At 24, the performer's debut album Rockferry has been a chart-topper in several European countries and she has started to make inroads on this side of the Atlantic.
But while she has been the brunt of barbs by some critics as an Amy Winehouse-like clone and ridiculed by fellow musician Estelle, Duffy, performing in Toronto this weekend, takes it all in stride.
"Before I only had to hear about what my friends and family thought and those who knew me," she says from a London recording studio. "But when you go through the public eye, you no longer have feelings, you're no longer human.
"I don't care if people don't like me or disagree with what I do, I can handle that. But the music, that's what I love to create and what I put a lot of passion into."Part of that passion was poured into Rockferry, which was released earlier this year.
Duffy says one of the keys to the album's success was realizing her own limitations in the studio.
"I needed to make room for other people and get other people's opinions," she says. "It wasn't just about me going into a room with a piano and making a record. I co-wrote with everyone that I worked with. I don't feel as though it's just my success, it's not me who won the lottery or anything. We all made this record and it all came together in a way."
And while she says she doesn't have a personal favourite of the songs such as the title track, Stepping Stone and Warwick Avenue, she says writing all of them is a release.
"I think I write because I'm usually discouraged," he says. "You say all those things that you were never able to say. I find that in communication -- whether it's with a friend or with someone you love -- there's so much subtext and so much at stake. When you write a song it's like you, your past and your emotions."
Those emotions come to the surface when one watches the video for the soulful Warwick Avenue. Shot by mistake, Duffy says originally the plans called for an elaborate storyline with dancers but instead ended up with a simple head shot of the performer crying while singing the song.

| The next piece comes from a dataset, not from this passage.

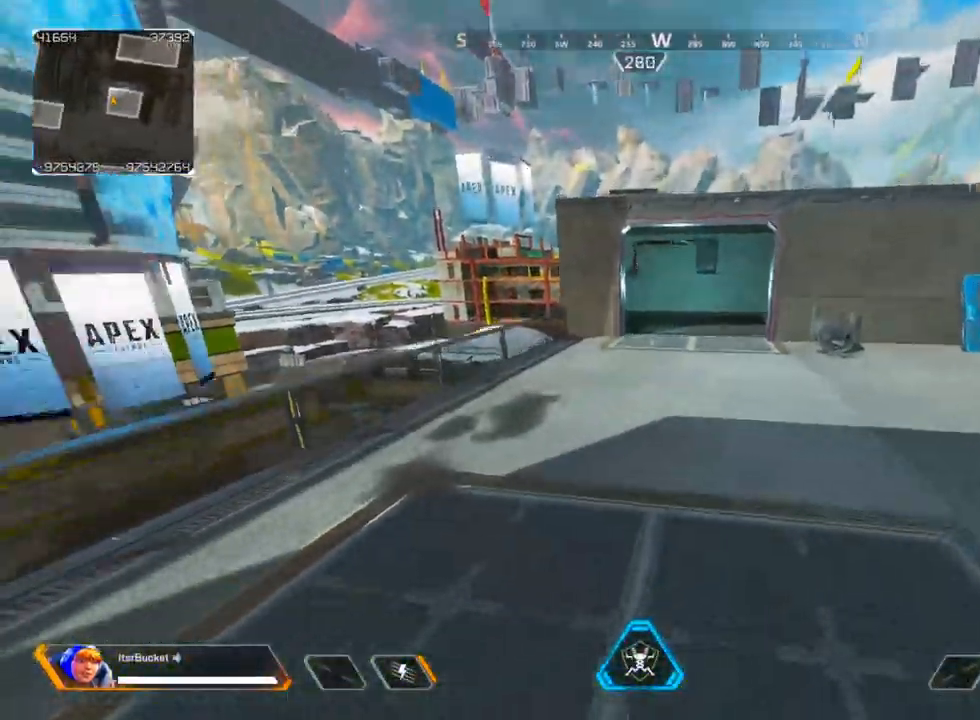
{"keys": ["d"], "mouse": [], "events": [[383, "d", "down"]]}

"I genuinely felt upset with Warwick Avenue," she says. "Technically it was a mistake and we should have gotten rid of it (the footage). Because it was so real I said that's as close as I'm ever going to get to ever doing a performance that's real in a video.
"I just think the whole performance or acting side of it, I find it slightly contrived. Like I explained the other day, making a video is like faking an orgasm. You're desperately trying to get to that state of mind. We would all love to be in that frame of mind but you're pretending to re-feel something."
Unlike recent speculation that had her all but pegged for the job, Duffy says she will not be performing the theme song for the upcoming James Bond film Quantum Of Solace. Alicia Keys and Jack White have been recently asked to record the theme song entitled Another Way To Die.
She will, however, keep touring most of this year and plans on recording a new album.
"That's a secret," she says when asked about Rockferry's follow-up date. "I'll probably just go in and do it. Nobody will know that I've gone and done it."
JOHNNY WAS QUITE ROTTEN
The Sex Pistols lead singer Johnny Rotten has never been mistaken for Mr. Compassion.
But Welsh performer Duffy got quite the unexpected surprise earlier this year when she tapped Rotten on the shoulder to say hello backstage at the MOJO (British music magazine) Honours List ceremony in mid-June
According to various reports, Rotten told Duffy to "f--k off," berated her for the action and knocked her off balance.
"There are always so many different experiences but I would have to say that was really shocking," Duffy says of the incident, which left her in tears. "That was the one that frightened me the most. But the thing I have to remind myself is that you're doing this because I like music and that's the way I choose to express myself. And it's no big deal, I know there's a big wide world out there and I try not to carry the weight of the world on my shoulders. I try to just take every day as it comes."